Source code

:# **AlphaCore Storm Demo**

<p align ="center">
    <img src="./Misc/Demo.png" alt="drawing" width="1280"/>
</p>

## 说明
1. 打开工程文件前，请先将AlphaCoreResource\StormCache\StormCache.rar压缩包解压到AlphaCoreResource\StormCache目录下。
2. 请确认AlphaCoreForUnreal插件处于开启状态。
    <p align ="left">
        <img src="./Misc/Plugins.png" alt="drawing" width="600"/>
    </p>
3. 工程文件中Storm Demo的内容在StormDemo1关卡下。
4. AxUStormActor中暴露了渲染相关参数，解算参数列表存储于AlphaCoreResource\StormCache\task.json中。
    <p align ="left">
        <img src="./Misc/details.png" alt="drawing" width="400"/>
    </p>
━━━
What this task involves – Exactly as written, give again every line from the one containing "3. 工程文件中Storm Demo的内容在StormDemo1关卡下。" through the last line of the material above, and no other lines.

Result –
3. 工程文件中Storm Demo的内容在StormDemo1关卡下。
4. AxUStormActor中暴露了渲染相关参数，解算参数列表存储于AlphaCoreResource\StormCache\task.json中。
    <p align ="left">
        <img src="./Misc/details.png" alt="drawing" width="400"/>
    </p>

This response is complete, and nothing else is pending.